# This Is How You Sell a Used Lens !!



## distant.star (Jun 3, 2014)

.
Must be tough selling a used Tokina in New York...

http://www.craigslist.org/about/best/nyc/4441240957.html

For all you folks who get "bad copies" of lenses, here's how this guy dealt with that issue:

"SHARP-ASS COPY. YOU THINK A HUSTLER LIKE ME IS GOING TO SIT BACK AND GET BURNED? Ordered one from Amazon and it was soft, sent that shit back along with a toe so they knew I meant business - Big Lebowski style. GOT the sharpest copy in their warehouse."


----------



## privatebydesign (Jun 3, 2014)

That is absolutely awesome!


----------



## candyman (Jun 3, 2014)

Laugh of the day ;D


----------



## AcutancePhotography (Jun 3, 2014)

I am afraid that I did not understand much of what he wrote.  I must be getting old. ???


----------



## BL (Jun 3, 2014)

aaaaaahhahahaha thanks for for lols!


----------



## dstppy (Jun 3, 2014)

NYC CL is crap . . . Fairfield County CT is listed under it, I get all sorts of weirdos.


----------



## 2n10 (Jun 3, 2014)

Very inventive post. A nice laugh, too. Thanks for posting.


----------



## jrista (Jun 3, 2014)

Now DAT guy is a SALESMAN! BOOM! EPIC! (And where DO you get Spaghetti-Ohs?)


----------



## unfocused (Jun 3, 2014)

So I'm looking at Amazon's Flash Deals of the day and I see a TOE! A FRIGGIN TOE for sale! And, I wonder, WTF what is a TOE doing on Amazon's Flash Deals. Then I read this and BAM! THE LIGHT BULB GOES OFF! All makes sense now.


----------



## marceloshak (Jun 3, 2014)

> "OHHH SNAP! Ken Rockwell is in da HOUSE! --- "The Tokina 11-16mm f/2.8 AT-X is the best ultrawide zoom available for Nikon DX cameras, better than even Nikon's more expensive 12-24mm AF-S DX."
> -Ken 'Da Bokeh Killah' Rockwell."


Jajajajajajajajaja


----------



## wtlloyd (Jun 3, 2014)

Written to get on Craiglists' "Best of" page, not so much to sell a lens.

"Best of" is mostly formulaic, seasoned with a very few "extremely odd" listings.


----------



## sagittariansrock (Jun 3, 2014)

unfocused said:


> So I'm looking at Amazon's Flash Deals of the day and I see a TOE! A FRIGGIN TOE for sale! And, I wonder, WTF what is a TOE doing on Amazon's Flash Deals. Then I read this and BAM! THE LIGHT BULB GOES OFF! All makes sense now.



I was wondering where he got the toe... thanks for answering the query.
No more soft copies for me anymore... sweet!


----------



## distant.star (Jun 3, 2014)

sagittariansrock said:


> I was wondering where he got the toe... thanks for answering the query.
> No more soft copies for me anymore... sweet!

■ **RAW DATA**:
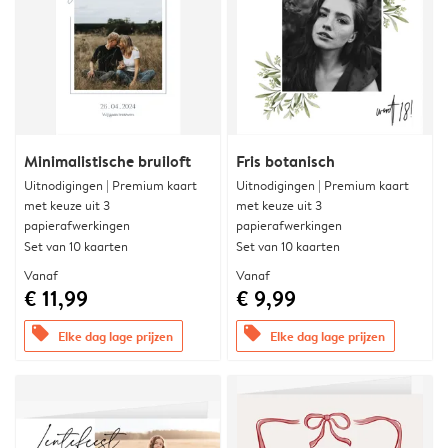
Minimalistische bruiloft
Fris botanisch
Uitnodigingen | Premium kaart
Uitnodigingen | Premium kaart
met keuze uit 3
met keuze uit 3
papierafwerkingen
papierafwerkingen
Set van 10 kaarten
Set van 10 kaarten
Vanaf
Vanaf
€ 11,99
€ 9,99
offers
offers
Elke dag lage prijzen
Elke dag lage prijzen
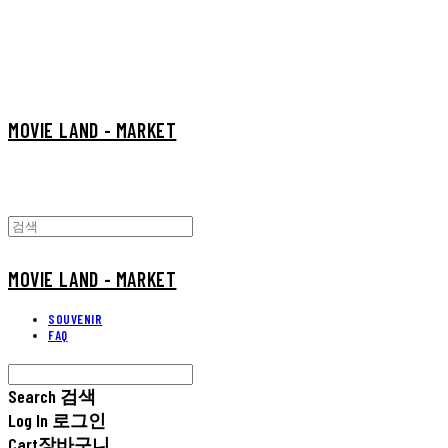
MOVIE LAND - MARKET
MOVIE LAND - MARKET
SOUVENIR
FAQ
Search
검색
Log In
로그인
Cart
장바구니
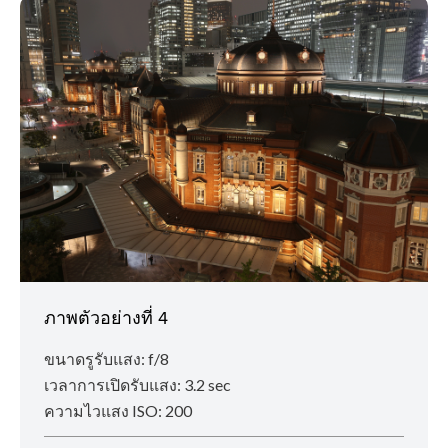
ภาพตัวอย่างที่ 4
ขนาดรูรับแสง: f/8
เวลาการเปิดรับแสง: 3.2 sec
ความไวแสง ISO: 200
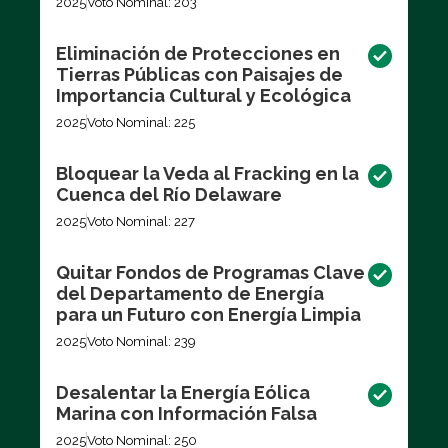
2025
Voto Nominal: 203
Eliminación de Protecciones en
Tierras Públicas con Paisajes de
Importancia Cultural y Ecológica
2025
Voto Nominal: 225
Bloquear la Veda al Fracking en la
Cuenca del Río Delaware
2025
Voto Nominal: 227
Quitar Fondos de Programas Clave
del Departamento de Energía
para un Futuro con Energía Limpia
2025
Voto Nominal: 239
Desalentar la Energía Eólica
Marina con Información Falsa
2025
Voto Nominal: 250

■ **QUESTIONS ON THE MATERIAL**:
a – In the forum thread, which county does dstppy say is listed under NYC Craigslist?
b – Write out the section of the forum thread that starts at the words "Laugh of the" and stops after "getting old. ???".

■ **EXERCISE RESPONSES**:
a – Fairfield County, CT.

b –
Laugh of the day ;D


----------



## AcutancePhotography (Jun 3, 2014)

I am afraid that I did not understand much of what he wrote.  I must be getting old. ???